Some artifacts to be displayed include:

  • Johnny jones' Gibson ES-345 electric guitar and Lab Series L7 amplifier in the later part of his career. The blues guitarist performed in the house band on "Night Train" and "The!!!!Beat" and influenced Jimi Hendrix in the early 1960s.
  • Letter sent by blues singer Bessie Smith to Hatch Show Print in 1927, accompanied by a photograph to use for designing her posters.
  • Etta James-signed cover of "Etta James Rocks the House"
  • Three-piece suit worn onstage by vocalist and bandleader Jimmy Church. A Nashville native who recorded with an R&B group while still in high school, Church was regularly featured on television shows "Night Train" and "The!!!!Beat."
  • Bobby Hebb's spoons used as percussion instruments and his Gibson JS-200 guitar. The Nashville native wrote and recorded the million-selling crossover hit "Sunny" and performed on the Grand Ole Opry in the early 1950s as a member of Country Music Hall of Fame member Roy Acuff's band.
  • Hand-painted bandstand used by star saxophonist and bandleader Hank Crawford in the 1960s.
  • Several original Hatch Show Print posters from the 1950s and 1960s advertising appearances by Gene Allison, Earl Gaines, Little Willie John, Jackie Shane, Joe Tex and others.
  • A scrapbook of vintage photographs belonging to Nashville entertainer Frank Howard.
Jimmy Church is a living legend from the Jefferson Street music scene, which thrived between the 1940s and 1970s.

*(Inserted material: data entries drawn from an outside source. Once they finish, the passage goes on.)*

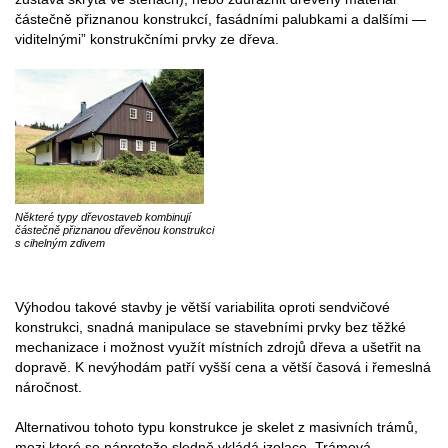
částečně přiznanou konstrukcí, fasádními palubkami a dalšími —
viditelnými” konstrukčními prvky ze dřeva.
Některé typy dřevostaveb kombinují
částečně přiznanou dřevěnou konstrukci
s cihelným zdivem
Výhodou takové stavby je větší variabilita oproti sendvičové
konstrukci, snadná manipulace se stavebními prvky bez těžké
mechanizace i možnost využít místních zdrojů dřeva a ušetřit na
dopravě. K nevýhodám patří vyšší cena a větší časová i řemeslná
náročnost.
Alternativou tohoto typu konstrukce je skelet z masivních trámů,
mezi které se náprotože sledně vkládá izolace. Trámová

Where can the Country Music Hall of Fame and Museum's exhibition book be purchased?

The exhibition is supplemented by a newly published companion book and an opening weekend program examining the influential television show "Night Train." The book includes a foreword by Frank Howard and explores the themes and stories in the exhibit. It also features over 100 photographs and descriptions of classic R&B records cut in Nashville.

The book is now available to preorder on the museum's website and will be available to purchase in the museum's store or on its website on Apr. 26. Through a distribution partnership with the University of Illinois Press; it will also be available in bookstores nationwide.